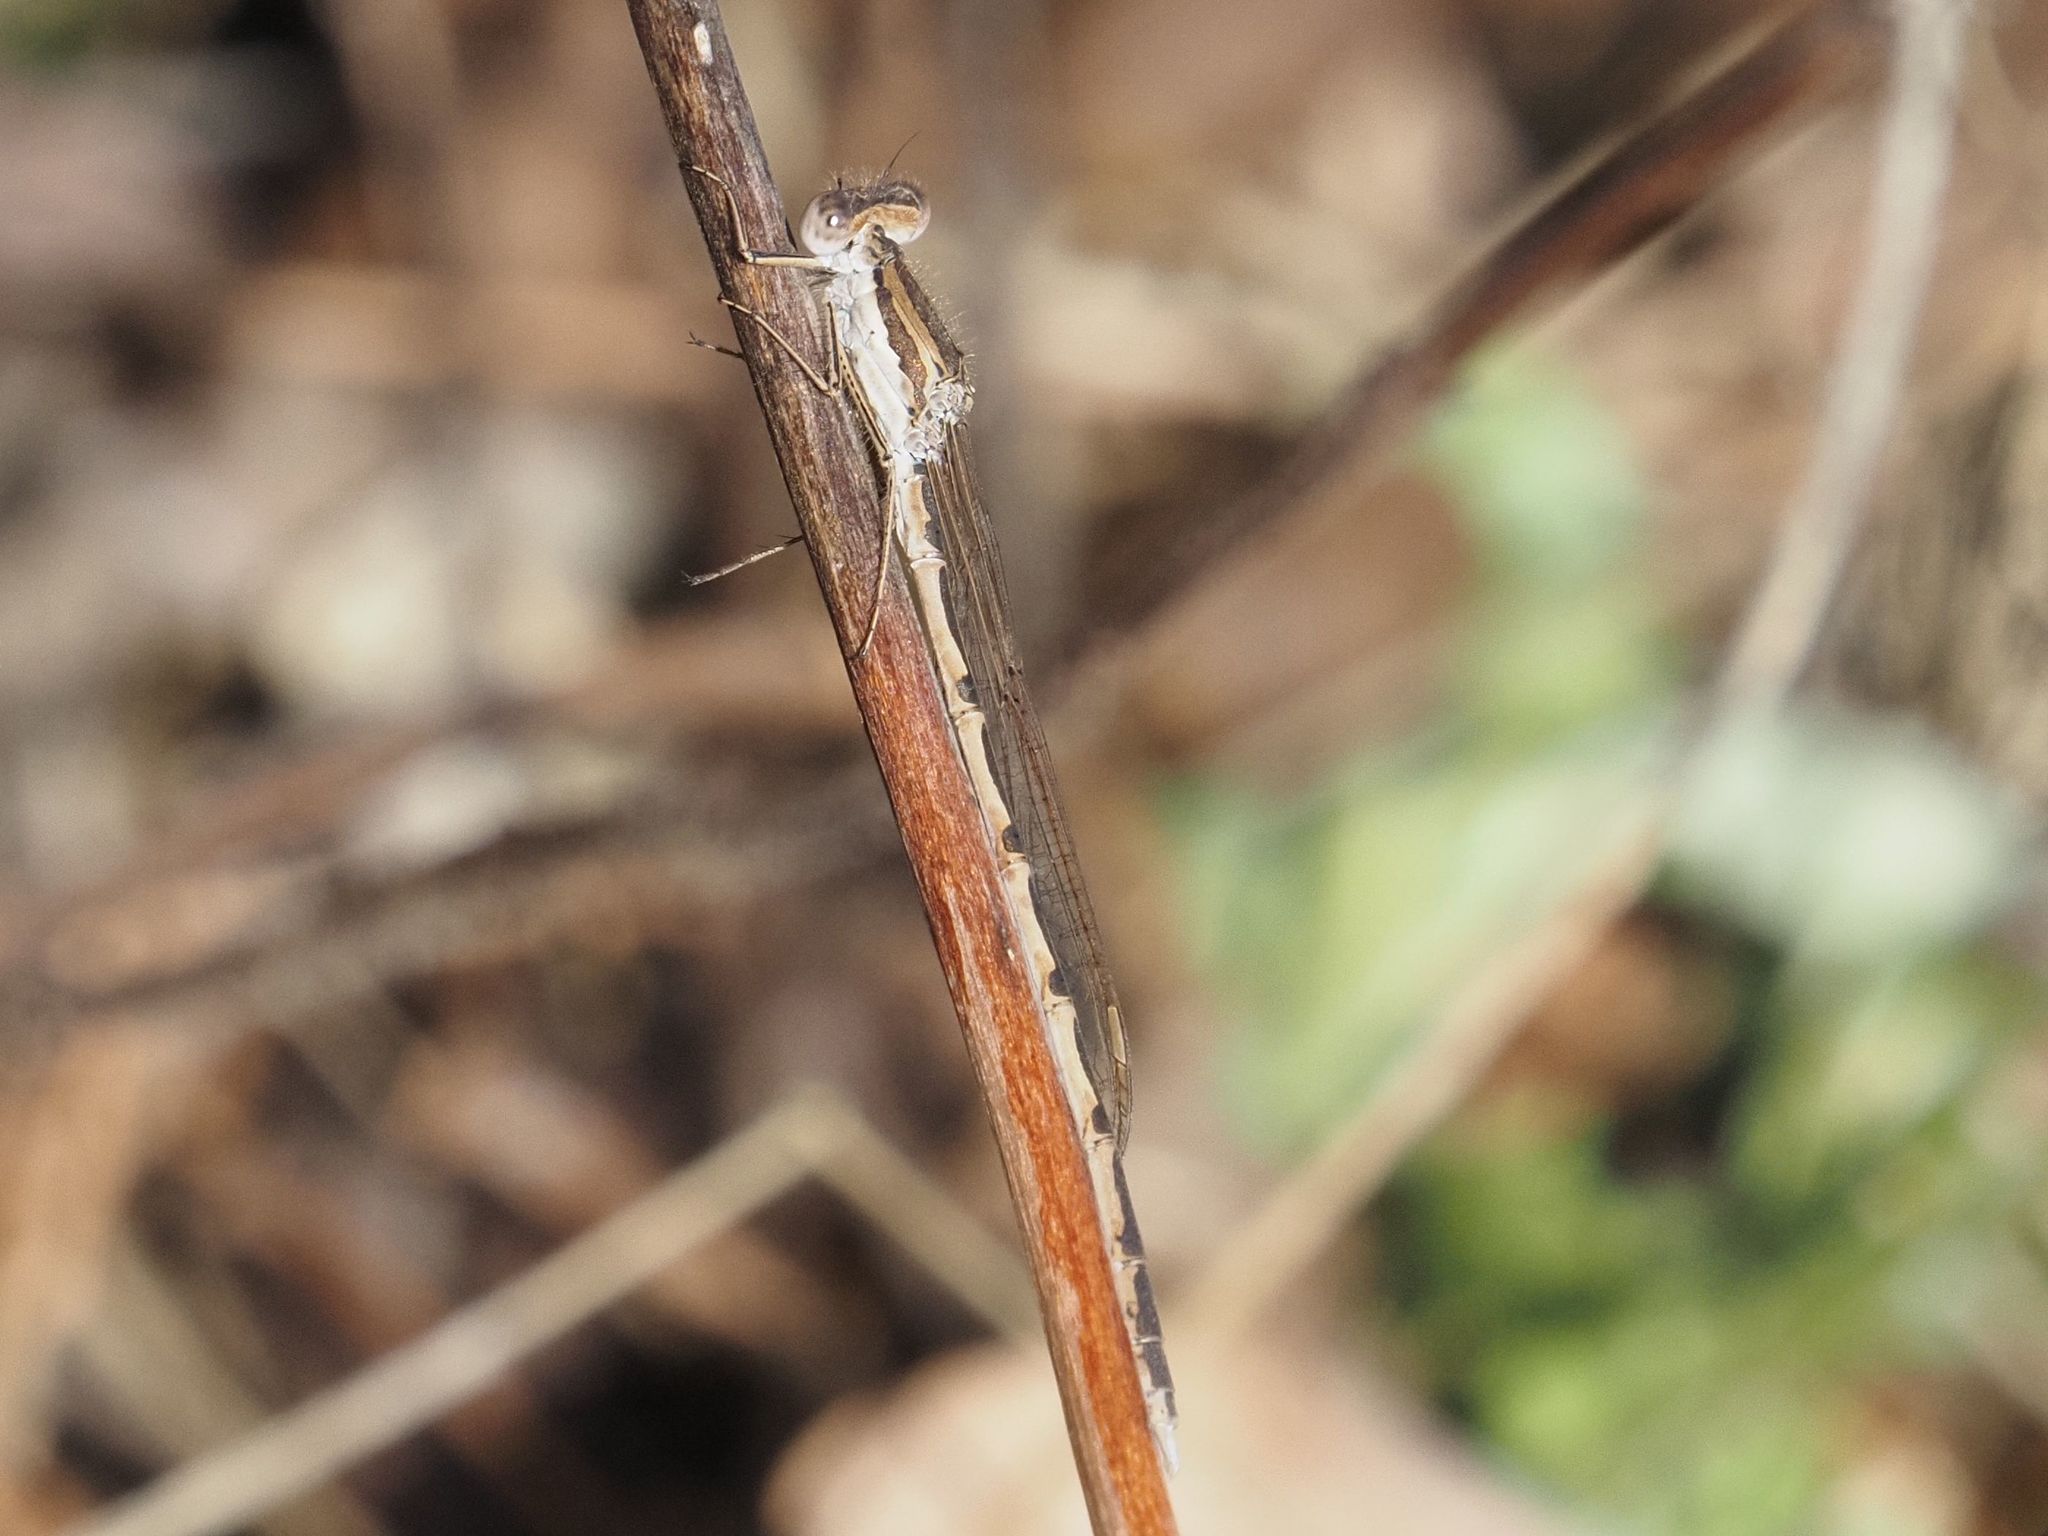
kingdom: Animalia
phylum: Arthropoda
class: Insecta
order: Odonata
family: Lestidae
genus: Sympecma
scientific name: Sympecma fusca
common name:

### THE EXERCISE
Reproduce every line of the rows above word for word, leaving out the pictures.

### FULL ANSWER
kingdom: Animalia
phylum: Arthropoda
class: Insecta
order: Odonata
family: Lestidae
genus: Sympecma
scientific name: Sympecma fusca
common name:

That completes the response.